17 september 2019 Beantwoording Schriftelijke vragen overlast seniorencomplex Wilgenburg

Overeenkomstig artikel 30 van het Reglement van orde stellen raadsleden Nino Davituliani en Janice Roopram (Hart voor Den Haag/Groep de Mos) vragen aan de voorzitter van de Haagse gemeenteraad.

Er heerst veel onrust en angst onder de bewoners van de seniorenflat Wilgenburg, gelegen aan de Melis Stokelaan in Haagse Escamp. Sinds anderhalf jaar krijgt een zevental slachtoffers regelmatig anonieme brieven met de meest walgelijke teksten inclusief een plastic zakje met poep. In totaal hebben de bewoners van Wilgenburg 85 brieven ontvangen. Deze brieven komen per post, of worden onder de deur geschoven of achtergelaten voor de deur, in de garage of hal. Recentelijk zijn ze ook gevonden onder een auto die in de garage van het complex stond geparkeerd. De eigenaar van deze auto is een van de slachtoffers. Ook werd de brievenbus van een van de slachtoffers met uitwerpselen besmeurd.

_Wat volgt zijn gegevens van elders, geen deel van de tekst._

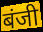
बंजी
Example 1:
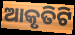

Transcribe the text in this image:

ଆକୃତିଟି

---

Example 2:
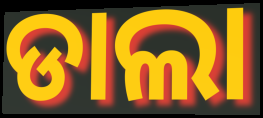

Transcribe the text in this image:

ଡାଲା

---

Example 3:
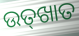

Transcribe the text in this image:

ଉତ୍‌ଖାତ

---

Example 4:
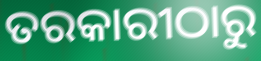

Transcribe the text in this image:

ତରକାରୀଠାରୁ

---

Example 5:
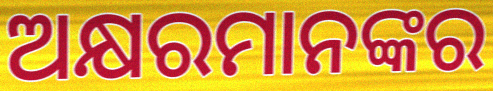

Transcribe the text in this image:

ଅକ୍ଷରମାନଙ୍କର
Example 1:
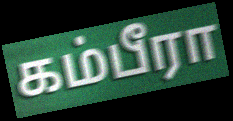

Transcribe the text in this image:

கம்பீரா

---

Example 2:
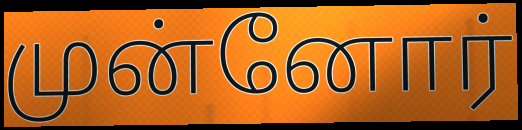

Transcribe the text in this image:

முன்னோர்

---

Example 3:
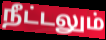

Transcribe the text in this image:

நீட்டலும்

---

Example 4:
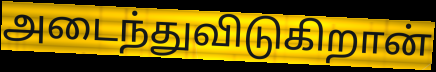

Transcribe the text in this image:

அடைந்துவிடுகிறான்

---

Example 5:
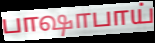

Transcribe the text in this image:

பாஷாபாய்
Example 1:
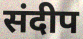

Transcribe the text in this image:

संदीप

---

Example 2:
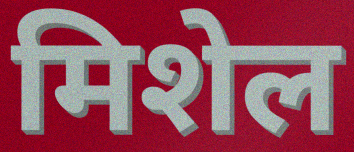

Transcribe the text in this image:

मिशेल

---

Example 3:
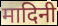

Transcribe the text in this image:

मादिनी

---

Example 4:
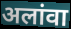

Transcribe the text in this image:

अलांवा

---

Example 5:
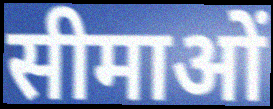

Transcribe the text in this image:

सीमाओं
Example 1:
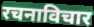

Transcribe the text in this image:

रचनाविचार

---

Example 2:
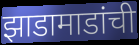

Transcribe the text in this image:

झाडामाडांची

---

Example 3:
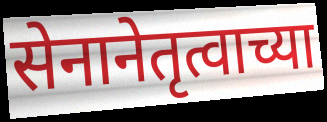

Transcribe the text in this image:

सेनानेतृत्वाच्या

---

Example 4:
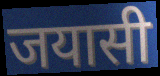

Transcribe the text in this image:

जयासी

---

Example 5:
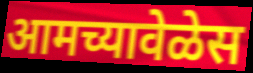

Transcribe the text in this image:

आमच्यावेळेस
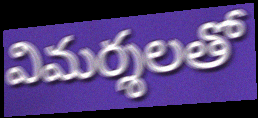
విమర్శలతో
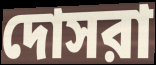
দোসরা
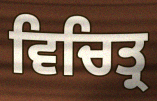
ਵਿਚਿਤ੍ਰ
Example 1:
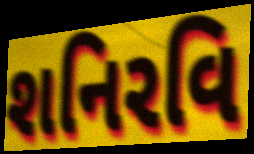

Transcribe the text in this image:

શનિરવિ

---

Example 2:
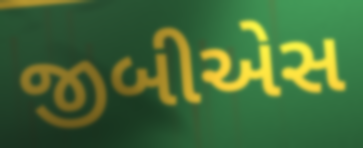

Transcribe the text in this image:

જીબીએસ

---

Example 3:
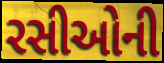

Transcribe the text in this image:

રસીઓની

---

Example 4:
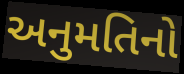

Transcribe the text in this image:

અનુમતિનો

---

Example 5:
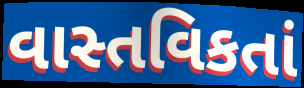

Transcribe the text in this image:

વાસ્તવિકતાં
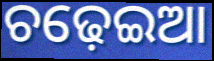
ଚଢ଼େଇଆ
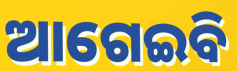
ଆଗେଇବି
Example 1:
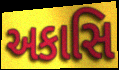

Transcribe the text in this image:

  1. Is het college bekend met de overlast in seniorencomplex Wilgenburg, gelegen aan de Melis Stokelaan in Escamp, die inmiddels anderhalf jaar duurt?
  2. Is het college bekend met de interventies die door Vestia en de politie zijn gepleegd? Wat is er precies ondernomen om voor de structurele verbetering van de situatie te zorgen?
  3. Heeft de politie de situatie onderzocht? Zo ja, hoe en wat zijn de uitkomsten geweest? Zo nee, waarom niet?
  4. Welke rol speelt het Meld- en Steunpunt Woonoverlast in soortgelijke zaken en wanneer wordt het steunpunt ingeschakeld?
  5. Zijn de specifieke “poepbrieven” casus bekend bij het Meld- en Steunpunt Woonoverlast? Zo ja, wat zijn de bevindingen van het steunpunt en welke stappen zijn er tot nu toe ondernomen? Zo nee, berustte de verantwoordelijkheid om een melding bij het Meld- en Steunpunt Woonoverlast te doen tot Vestia? Zo ja, waarom heeft Vestia verzuimd om deze melding te maken?
  6. Op welke manier gaat de gemeente Den Haag Vestia op haar verantwoordelijkheden wijzen?
  7. Bewoners geven aan van Vestia per brief te hebben vernomen dat de woningcorporatie niet bereid is om met de bewoners in gesprek te blijven. Hoe verhoudt deze mededeling van Vestia zich met meer dan vijf processen-verbaal die door de politie zijn opgesteld?
  8. Kan de gemeente aangeven wat de rol is geweest van Slachtofferhulp in deze zaak? Klopt het dat het slachtofferhulp zich beperkt heeft tot het een keer telefonisch aanhoren van problemen van de bewoners?
  9. Klopt het dat de medewerker van Slachtofferhulp tweemaal niet naar de afspraak met de bewoners is verschenen? Is het college bereid dit te onderzoeken? Zo nee, waarom niet?
  10. Is het college bereid zowel Vestia als de politie aan te sporen om het onderzoek te hervatten zodat deze situatie tot op de bodem wordt uitgezocht en opgelost? Zo nee, waarom niet?